SMall Annuli Randomized To Evolut™ or SAPIEN™ Trial
Purpose
The purpose of this trial is to generate clinical evidence on valve safety and performance of self-expanding (SE) versus balloon-expandable (BE) transcatheter aortic valve replacement (TAVR) in subjects with a small aortic annulus and symptomatic severe native aortic stenosis. Additionally, a stress echocardiography sub-study will be conducted as part of the SMART Trial at select sites. The purpose of the sub-study is to evaluate performance of SE versus BE TAVR in subjects with a small aortic annulus and symptomatic severe native aortic stenosis after undergoing exercise stress echocardiographic testing.
Conditions
- Symptomatic Aortic Stenosis
- Aortic Valve Stenosis
- Aortic Valve Replacement
Eligibility
- Eligible Ages
- Over 18 Years
- Eligible Genders
- All
- Accepts Healthy Volunteers
- No
Inclusion Criteria
- Heart Team agrees that the subject is deemed symptomatic and is a candidate for transcatheter aortic valve replacement (TAVR) - Subject has a predicted risk of operative mortality < 15% as determined by the local Heart Team - Subject has severe aortic stenosis as determined by transthoracic echocardiography (TTE) at rest - Subject has a small aortic annulus as determined by Multi-detector computed tomography (MDCT) - Subject's anatomy is appropriate for both Medtronic Evolut PRO/PRO+/FX TAV and Edwards SAPIEN 3/3 Ultra TAV - Subject's anatomy is suitable for TAVR via transfemoral vessel access - Subject and the treating physician agree that the subject will return for all required post-procedure follow-up visits
Exclusion Criteria
- Estimated life expectancy of fewer than 2 years - Multivessel coronary artery disease with a Syntax score >32 and/or unprotected left main coronary artery(Syntax score calculation is not required for patients with history of previous revascularization if repeat revascularization is not planned). - Participating in another trial that may influence the outcome of this trial - Need for an emergent procedure for any reason - Contraindicated for treatment with the Evolut PRO/PRO+/FX and Edwards SAPIEN 3/3 Ultra TAV in accordance with the Instructions for Use - Other medical, social, or psychological conditions that in the opinion of the Investigator precludes the subject from appropriate consent or adherence to the protocol required follow-up exams - Pregnant, nursing, or planning to be pregnant - Subject is less than the legal age of consent, legally incompetent, unable to provide his/her own informed consent, or otherwise vulnerable - Subject has an active COVID-19 infection or relevant history of COVID-19 - Previous aortic valve replacement
Study Design
- Phase
- N/A
- Study Type
- Interventional
- Allocation
- Randomized
- Intervention Model
- Parallel Assignment
- Primary Purpose
- Treatment
- Masking
- None (Open Label)
Arm Groups
Arm | Description | Assigned Intervention |
---|---|---|
Experimental Medtronic Self-Expanding TAV |
Subjects will be randomized on a 1:1 basis to receive TAVR with either a Medtronic SE TAV or an Edwards BE THV. |
|
Experimental Edwards Balloon-Expandable THV |
Subjects will be randomized on a 1:1 basis to receive TAVR with either a Medtronic SE TAV or an Edwards BE THV. |
|
More Details
- Status
- Active, not recruiting
- Sponsor
- Medtronic Cardiovascular
Study Contact
Detailed Description
This is a prospective, multi-center, international, randomized controlled, post-market trial.
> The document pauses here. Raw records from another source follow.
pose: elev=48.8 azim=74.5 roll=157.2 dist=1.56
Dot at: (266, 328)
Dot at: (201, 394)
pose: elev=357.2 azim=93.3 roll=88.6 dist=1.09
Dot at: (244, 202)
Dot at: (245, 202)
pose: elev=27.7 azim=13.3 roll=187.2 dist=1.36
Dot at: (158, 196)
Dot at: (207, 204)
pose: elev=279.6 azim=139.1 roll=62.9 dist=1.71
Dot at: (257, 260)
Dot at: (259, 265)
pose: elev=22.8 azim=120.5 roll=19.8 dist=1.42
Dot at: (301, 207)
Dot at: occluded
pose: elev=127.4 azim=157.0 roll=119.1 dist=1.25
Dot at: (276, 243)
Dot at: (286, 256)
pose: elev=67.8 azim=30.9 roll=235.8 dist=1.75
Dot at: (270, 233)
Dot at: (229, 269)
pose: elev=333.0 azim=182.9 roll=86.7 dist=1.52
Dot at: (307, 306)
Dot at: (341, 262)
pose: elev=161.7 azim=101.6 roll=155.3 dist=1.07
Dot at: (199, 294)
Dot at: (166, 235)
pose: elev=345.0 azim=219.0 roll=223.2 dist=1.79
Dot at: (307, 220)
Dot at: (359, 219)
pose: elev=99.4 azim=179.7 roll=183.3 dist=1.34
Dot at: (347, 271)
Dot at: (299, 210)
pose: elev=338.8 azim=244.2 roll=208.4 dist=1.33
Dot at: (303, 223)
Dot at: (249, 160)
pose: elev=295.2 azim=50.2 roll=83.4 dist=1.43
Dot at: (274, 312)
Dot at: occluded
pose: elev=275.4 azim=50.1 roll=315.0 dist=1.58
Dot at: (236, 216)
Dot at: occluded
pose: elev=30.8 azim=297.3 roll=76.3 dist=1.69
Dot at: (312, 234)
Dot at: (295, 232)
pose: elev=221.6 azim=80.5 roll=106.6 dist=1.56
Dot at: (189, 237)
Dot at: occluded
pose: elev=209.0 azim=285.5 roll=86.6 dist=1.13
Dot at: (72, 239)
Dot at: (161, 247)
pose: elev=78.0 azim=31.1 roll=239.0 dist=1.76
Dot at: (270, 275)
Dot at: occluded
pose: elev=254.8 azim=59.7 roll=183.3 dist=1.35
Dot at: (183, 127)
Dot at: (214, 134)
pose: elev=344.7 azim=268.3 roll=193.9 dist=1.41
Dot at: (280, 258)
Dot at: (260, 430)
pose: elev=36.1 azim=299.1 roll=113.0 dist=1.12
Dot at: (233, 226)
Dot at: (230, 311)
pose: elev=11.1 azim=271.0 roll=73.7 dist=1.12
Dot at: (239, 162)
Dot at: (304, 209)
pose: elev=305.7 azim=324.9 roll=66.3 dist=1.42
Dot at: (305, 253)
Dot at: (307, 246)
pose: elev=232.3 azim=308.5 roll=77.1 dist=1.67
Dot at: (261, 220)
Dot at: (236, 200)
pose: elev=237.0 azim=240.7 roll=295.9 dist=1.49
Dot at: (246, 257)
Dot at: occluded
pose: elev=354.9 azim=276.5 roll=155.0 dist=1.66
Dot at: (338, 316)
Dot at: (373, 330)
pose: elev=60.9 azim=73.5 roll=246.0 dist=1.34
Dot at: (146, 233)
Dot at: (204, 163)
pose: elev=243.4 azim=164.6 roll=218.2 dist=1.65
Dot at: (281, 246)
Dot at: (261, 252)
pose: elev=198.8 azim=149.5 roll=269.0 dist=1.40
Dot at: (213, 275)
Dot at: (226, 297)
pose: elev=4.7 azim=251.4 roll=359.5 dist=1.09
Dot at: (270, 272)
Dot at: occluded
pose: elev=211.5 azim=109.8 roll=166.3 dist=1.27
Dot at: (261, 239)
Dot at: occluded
The primary objectives of the trial are to demonstrate clinical non-inferiority and hemodynamic superiority of the Evolut PRO/PRO+/FX System when compared to subjects treated with the SAPIEN 3/3 Ultra System at 12 months post-procedure. Subjects will be randomized on a 1:1 basis to receive TAVR with either a Medtronic SE Transcatheter Aortic Valve (TAV) or an Edwards BE Transcatheter Heart Valve (THV). Data will be collected at pre- and post-procedure, at discharge, at 30 days, and once a year until the 5-year follow-up is completed. Product Names: - Medtronic Evolut PRO and Evolut PRO+ TAV Systems, Evolut FX System (Commercially available in the United States and may be used upon commercial availability in Canada.) - Edwards SAPIEN 3 and SAPIEN 3 Ultra THV Systems The exercise stress echocardiographic testing at select SMART Trial sites seeks to evaluate the performance of the prosthetic aortic valve during exercise. The stress echocardiogram assessment will be conducted as part of the 12-month visit for participating subjects.